More than once I talked to doctors who lamented the fact that desperate patients had ignored their advice and gone to Cuba or China to have some cockamamie treatment ‘guaranteed’ to save theirs or their child’s vision. They were understandably appalled by this and I could see that it drove their fear of mentioning any untested treatment (like TUDCA) to any family. They don’t want desperate, frightened families to do something rash. They are right. We don’t want that to happen.

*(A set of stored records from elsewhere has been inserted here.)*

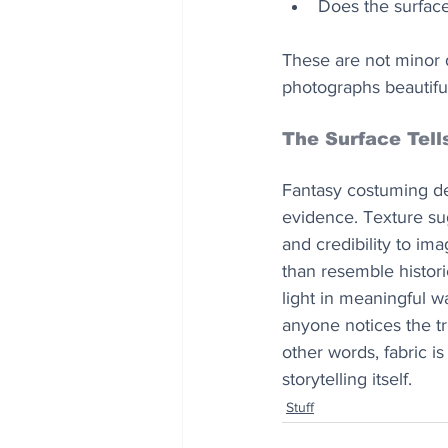
Does the surface 
These are not minor d
photographs beautiful
The Surface Tell
Fantasy costuming dep
evidence. Texture su
and credibility to im
than resemble historic
light in meaningful wa
anyone notices the tr
other words, fabric is
storytelling itself.
Stuff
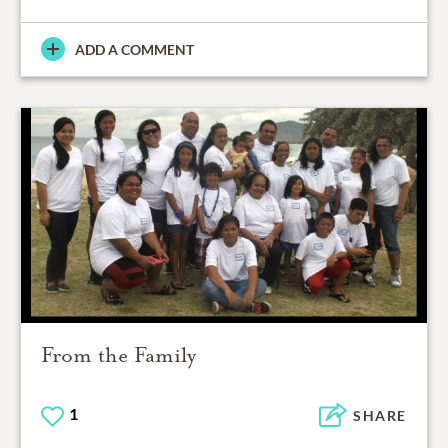
ADD A COMMENT
From the Family
1
SHARE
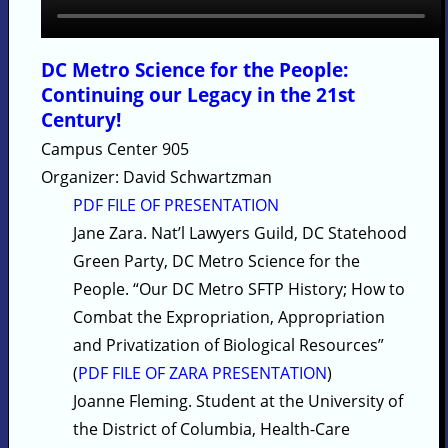
DC Metro Science for the People:
Continuing our Legacy in the 21st
Century!
Campus Center 905
Organizer: David Schwartzman
PDF FILE OF PRESENTATION
Jane Zara. Nat’l Lawyers Guild, DC Statehood
Green Party, DC Metro Science for the
People. “Our DC Metro SFTP History; How to
Combat the Expropriation, Appropriation
and Privatization of Biological Resources”
(
PDF FILE OF ZARA PRESENTATION
)
Joanne Fleming. Student at the University of
the District of Columbia, Health-Care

But when doctors and researchers always stress what we don’t know while not openly sharing what we do, it opens the door for these scam artists to step in. What doctors fail to realize is that they contribute to the problem when they withhold information from families. It makes them seem ill informed. (You mean you hadn’t heard that TUDCA helped rats see better?) It also understates what we do know and exaggerates the possibility that Jennifer’s hated ‘pseudo-science’ could hold merit. I mean, they laughed at Columbus when he said the world was round, didn’t they? That, in turn, makes families wonder if maybe, just maybe, those doctors in Cuba know a little bit more or the doctors in China are a little more open to sharing information.

This is about trust, and trust starts with the open sharing of information. Tell me what you know in a format I can understand. I can handle the truth.